Orbene gli Amministratori Comunali, solo dopo il nostro intervento atto ad informare la cittadinanza e spronare la suddetta Amministrazione a porgere dei chiarimenti sulla questione, al termine della seduta del giorno 08 Marzo 2017, benché l’argomento non fosse previsto tra i punti all'ordine del giorno e sollecitati dai numerosi cittadini presenti al consesso, hanno affermato che il Comune di San Lorenzo del Vallo non ha e non avrebbe in futuro aderito ad alcun progetto SPRAR.
Successivamente, per completezza di informazione, abbiamo ritenuto opportuno procedere con una richiesta di accesso agli atti amministrativi nella quale abbiamo chiesto se fossero stati presentati progetti di adesione al sistema SPRAR e se l’Ente avesse eventualmente aderito alla convenzione tra Ministero dell’Intero e Anci; in data 04 Maggio 2017 ci è stata notificata la risposta del Sindaco Vincenzo Rimoli, il quale dichiara ufficialmente di non aver redatto progetti nell’ambito del sistema SPRAR e non aver aderito a convenzioni ministeriali.
Il nostro impegno è stato rivolto sin da subito a porre in essere una iniziativa di raccolta firme, democratica manifestazione di dissenso rispetto alla gestione business nella quale si sta configurando l’accoglienza dei migranti su tutto il territorio nazionale e che mira ad evidenziare fermamente come la comunità di San Lorenzo del Vallo oggettivamente non è nelle condizioni economiche, strutturali e soprattutto sociali per poter garantire una vera integrazione dei migranti per le numerose e gravi difficoltà che sta affrontando negli ultimi decenni.
Avevamo per questo richiesto già nel mese di maggio, a conclusione della campagna di raccolta firme, un incontro ufficiale con il Prefetto di Cosenza dott. Tomao con l’intenzione di consegnare le firme dei cittadini raccolte e poter illustrare al rappresentante del Governo l’attuale contesto sociale della nostra comunità cittadina e dare voce al dissenso di gran parte della nostra comunità rispetto ad una tematica così importante, attuale e dai risvolti sociali estremamente incisivi sulla vita di una comunità cittadina come la nostra. Ad oggi, nostro malgrado, dobbiamo constatare che non abbiamo ricevuto alcuna risposta dall'Ufficio Territoriale del Governo di Cosenza.

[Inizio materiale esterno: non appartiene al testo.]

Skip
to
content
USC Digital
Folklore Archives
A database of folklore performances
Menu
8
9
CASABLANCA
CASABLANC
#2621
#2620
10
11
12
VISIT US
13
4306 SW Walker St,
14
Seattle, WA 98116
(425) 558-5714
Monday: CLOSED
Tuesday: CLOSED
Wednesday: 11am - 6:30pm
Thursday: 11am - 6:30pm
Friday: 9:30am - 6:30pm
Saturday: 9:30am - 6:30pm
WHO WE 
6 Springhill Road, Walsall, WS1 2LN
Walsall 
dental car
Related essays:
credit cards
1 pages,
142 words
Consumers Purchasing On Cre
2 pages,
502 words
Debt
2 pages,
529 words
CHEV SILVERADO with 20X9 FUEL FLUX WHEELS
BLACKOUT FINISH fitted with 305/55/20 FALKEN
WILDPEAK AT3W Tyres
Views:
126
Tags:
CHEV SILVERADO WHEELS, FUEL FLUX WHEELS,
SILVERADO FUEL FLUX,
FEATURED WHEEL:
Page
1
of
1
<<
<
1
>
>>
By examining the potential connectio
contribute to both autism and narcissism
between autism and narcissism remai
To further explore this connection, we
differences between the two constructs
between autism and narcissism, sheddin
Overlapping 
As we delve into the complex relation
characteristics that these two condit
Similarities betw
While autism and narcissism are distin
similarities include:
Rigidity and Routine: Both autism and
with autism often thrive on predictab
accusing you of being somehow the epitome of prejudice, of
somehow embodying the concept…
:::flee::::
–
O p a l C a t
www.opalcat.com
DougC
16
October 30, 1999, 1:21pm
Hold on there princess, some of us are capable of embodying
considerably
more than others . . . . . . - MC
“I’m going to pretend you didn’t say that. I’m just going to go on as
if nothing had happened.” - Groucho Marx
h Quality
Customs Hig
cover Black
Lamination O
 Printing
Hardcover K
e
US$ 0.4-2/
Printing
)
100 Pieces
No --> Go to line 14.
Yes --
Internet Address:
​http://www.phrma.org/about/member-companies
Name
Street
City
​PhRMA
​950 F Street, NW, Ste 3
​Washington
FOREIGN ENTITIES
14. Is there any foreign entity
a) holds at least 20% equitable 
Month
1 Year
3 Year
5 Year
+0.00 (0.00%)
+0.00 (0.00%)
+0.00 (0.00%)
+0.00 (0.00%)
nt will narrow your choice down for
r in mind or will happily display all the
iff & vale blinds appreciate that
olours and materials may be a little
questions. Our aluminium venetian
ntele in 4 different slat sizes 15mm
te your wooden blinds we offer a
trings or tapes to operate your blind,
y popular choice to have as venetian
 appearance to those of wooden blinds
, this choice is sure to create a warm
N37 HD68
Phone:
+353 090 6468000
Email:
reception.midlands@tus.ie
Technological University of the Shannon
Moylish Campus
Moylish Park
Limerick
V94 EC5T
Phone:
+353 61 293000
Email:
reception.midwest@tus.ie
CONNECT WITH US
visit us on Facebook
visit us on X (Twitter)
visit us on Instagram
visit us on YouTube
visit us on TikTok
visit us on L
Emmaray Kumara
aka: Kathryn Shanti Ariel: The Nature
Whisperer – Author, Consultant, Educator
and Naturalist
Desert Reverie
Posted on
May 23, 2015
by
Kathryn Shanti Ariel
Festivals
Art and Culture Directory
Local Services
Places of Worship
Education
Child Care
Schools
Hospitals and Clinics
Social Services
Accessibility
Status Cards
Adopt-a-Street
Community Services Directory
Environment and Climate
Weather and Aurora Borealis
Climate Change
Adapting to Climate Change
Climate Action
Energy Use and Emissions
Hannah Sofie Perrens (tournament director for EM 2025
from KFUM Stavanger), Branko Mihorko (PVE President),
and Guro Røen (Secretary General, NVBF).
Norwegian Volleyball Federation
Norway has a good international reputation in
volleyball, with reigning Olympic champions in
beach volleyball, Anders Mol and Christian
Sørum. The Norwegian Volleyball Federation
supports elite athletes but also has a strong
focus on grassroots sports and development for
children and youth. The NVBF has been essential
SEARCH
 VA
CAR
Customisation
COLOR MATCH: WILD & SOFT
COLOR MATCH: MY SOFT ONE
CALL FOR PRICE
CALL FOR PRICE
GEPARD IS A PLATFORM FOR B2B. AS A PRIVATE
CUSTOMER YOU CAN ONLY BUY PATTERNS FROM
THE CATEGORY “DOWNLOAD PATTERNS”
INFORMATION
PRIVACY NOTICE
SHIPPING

Nella speranza e con l’auspicio di essere convocati al più presto da sua Eccellenza il Prefetto di Cosenza, proseguiamo con la nostra attività su diversi fronti (uno su tutti il problema dell’acqua che è diventata ormai una vera e propria emergenza su tutto il nostro territorio) per dare una scossa alla nostra e alle altre comunità limitrofe e contribuire a risvegliare in molti nostri concittadini la voglia e la forza di cambiare, non delegare, non far finta di nulla abbandonandosi all'indifferenza ma, al contrario, di rimboccarsi le maniche e avviare un’inversione di tendenza nell'attuale momento storico».